Charles Richard-Hamelin: pianiste à remonter le temps

Entendre Charles Richard-Hamelin dans des répertoires désormais de plus en plus variés permet, grâce au chaînon manquant Beethoven, d’éclairer un portrait surprenant de l’artiste.
Photo: Antoine Saito Entendre Charles Richard-Hamelin dans des répertoires désormais de plus en plus variés permet, grâce au chaînon manquant Beethoven, d’éclairer un portrait surprenant de l’artiste.

Quelle judicieuse idée de la part d’Alain Trudel, directeur musical de l’Orchestre symphonique de Laval, d’avoir invité Charles Richard-Hamelin à jouer les Concertos nos 3 et 5 de Beethoven lors de cette première édition de son Festival classique hivernal.
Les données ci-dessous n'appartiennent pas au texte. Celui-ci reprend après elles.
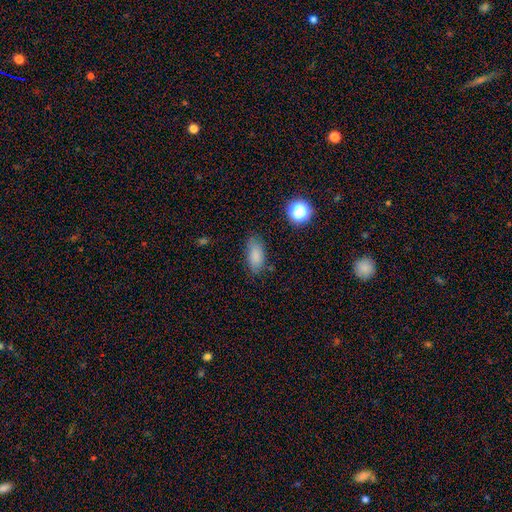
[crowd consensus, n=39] Smooth or featured: smooth — 79% (featured or disk — 10%)
How rounded: in between — 94% (round — 6%)
Merging: none — 66% (minor disturbance — 26%)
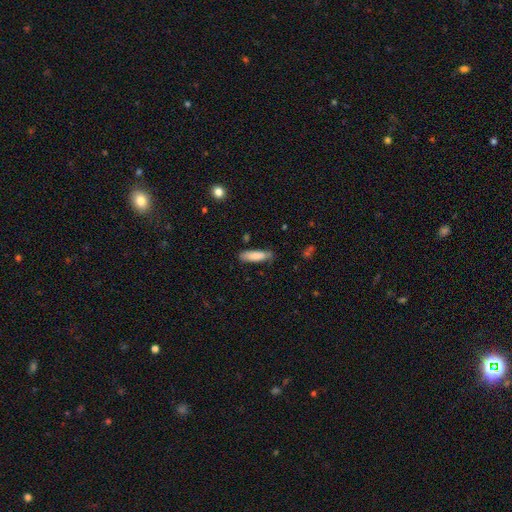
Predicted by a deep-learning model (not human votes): smooth_or_featured: smooth (p=0.82) [alt: featured or disk p=0.12]
how_rounded: cigar-shaped (p=0.54) [alt: in between p=0.44]
merging: none (p=0.71) [alt: minor disturbance p=0.22]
La programmation simple et claire, la brochure conviviale n’avaient pas suffi à remplir tout à fait la salle André-Mathieu samedi soir, alors que la 9e Symphonie du dimanche après-midi s’annonçait prise d’assaut.
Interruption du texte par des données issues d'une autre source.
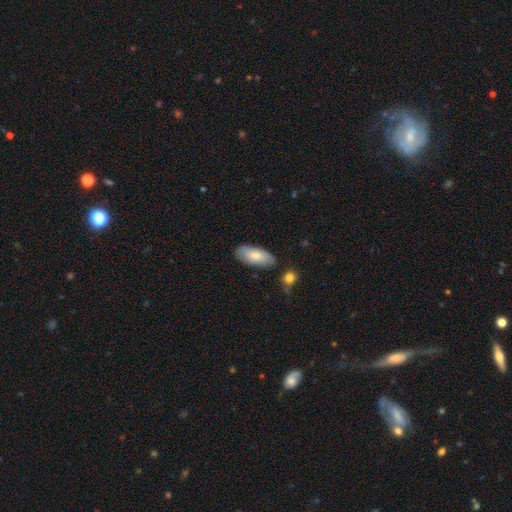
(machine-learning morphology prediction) A smooth galaxy with no disk features (76%) that is in between round and cigar-shaped (90%). Merging: none (79%).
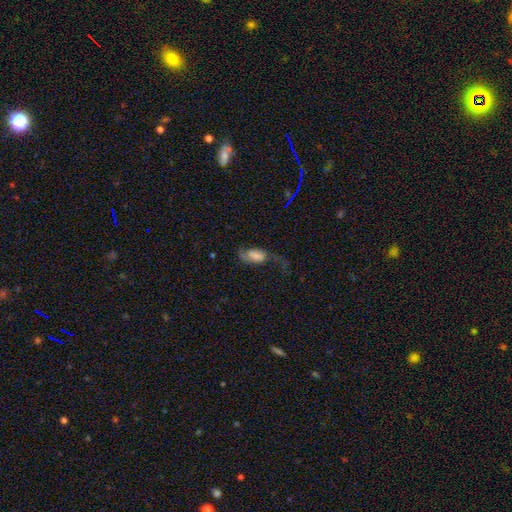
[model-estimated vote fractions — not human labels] A featured or disk galaxy (46%).

Vote fractions:
- Smooth or featured? featured or disk: 46% / smooth: 44% / star or artifact: 10%
- Merging? major disturbance: 42% / none: 33% / minor disturbance: 21% / merger: 4%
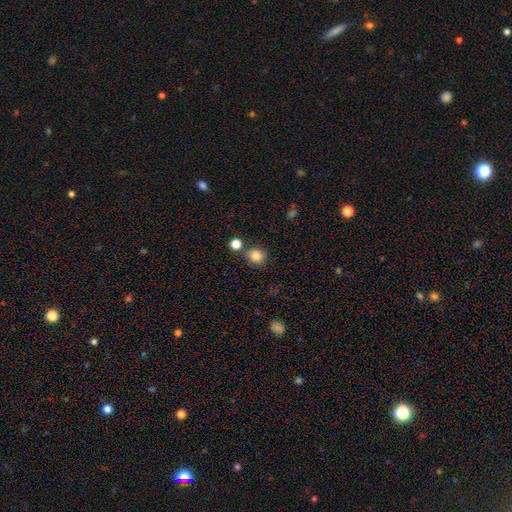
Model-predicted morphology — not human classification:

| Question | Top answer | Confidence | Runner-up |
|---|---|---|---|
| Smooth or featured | smooth | 83% | star or artifact (11%) |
Entendre Charles Richard-Hamelin dans des répertoires désormais de plus en plus variés permet, grâce au chaînon manquant Beethoven, d’éclairer un portrait surprenant de l’artiste. Alors que son interprétation du 1er Concerto de Brahms fuit toute épaisseur et renferme beaucoup de la spontanéité de Schumann, alors que son disque des Concertos nos 22 (K. 482) et 24 (K. 491) de Mozart tire ces partitions, les plus pré-beethovéniennes de leur compositeur, vers un univers transparent et convivial qui marque les Concertos K. 413-415, héritiers de Bach et de ses fils, on se retrouvait, samedi, avec un 3e de Beethoven d’une texture très post-mozartienne.
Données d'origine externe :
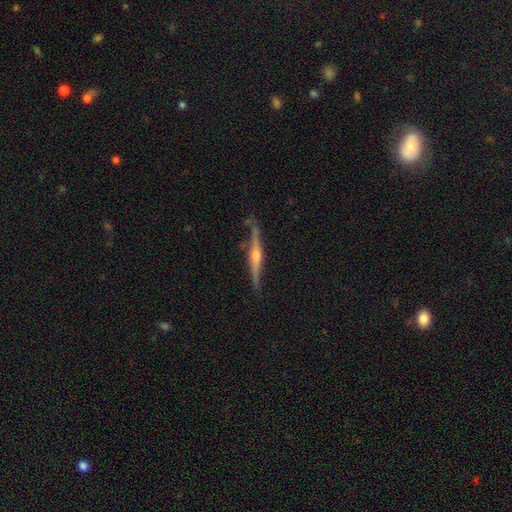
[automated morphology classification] Overall: featured or disk (84%). Edge-on disk: yes (96%). Edge-on bulge: rounded (88%). Merging: none (77%).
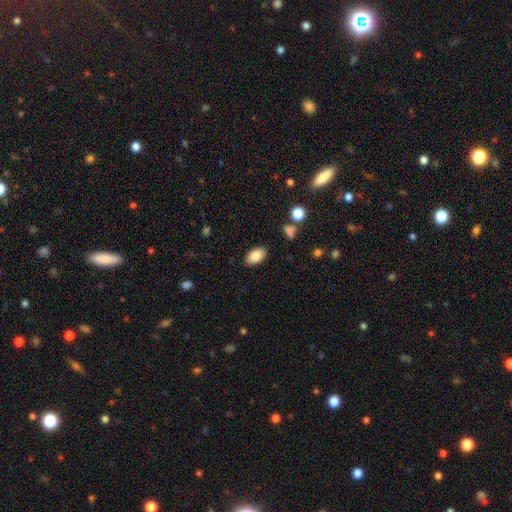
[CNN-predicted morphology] smooth-or-featured: smooth: 85% | star or artifact: 8% | featured or disk: 7%
  how-rounded: in between: 93% | round: 5% | cigar-shaped: 2%
  merging: none: 87% | minor disturbance: 9% | major disturbance: 2% | merger: 1%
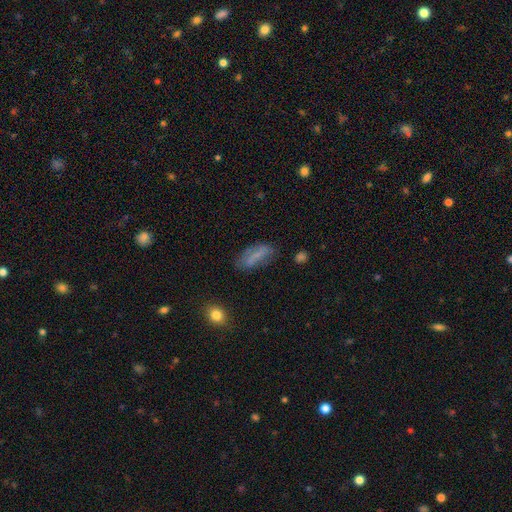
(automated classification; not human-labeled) smooth 62%, featured or disk 28%, star or artifact 10%. Down the decision tree: how rounded — in between (63%); merging — none (68%).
De fait, avec le pianiste québécois, chaque concerto de la sphère esthétique germanique ou viennoise semble plus conscient d’où il vient que de ce qu’il annonce. Charles Richard-Hamelin va grandir dans le 3e Concerto de Beethoven (qui est déjà très réussi) comme il a grandi dans le 1er de Brahms. Dans le phrasé : qu’est-ce qui est chanté et qu’est-ce qui est plus vertical et affirmatif ? Amalgamer ces choix-là forgera à terme une interprétation dont il sera fascinant de suivre l’évolution.

Dès l’introduction de ce 3e Concerto, il était clair qu’Alain Trudel n’avait pas menti en vantant le travail de préparation acharné en répétition préludant à ce festival. Rien n’était laissé au hasard : les dosages des pupitres, l’écoute des bois avec le piano, le superbe retour de l’orchestre après la cadence du 1er mouvement… La salle André-Mathieu ne pardonne absolument rien puisqu’on entend tout ce qui se passe sur scène de manière quasi clinique. L’orchestre, dans lequel on retrouve une part non négligeable de membres du Métropolitain, s’est montré très fiable.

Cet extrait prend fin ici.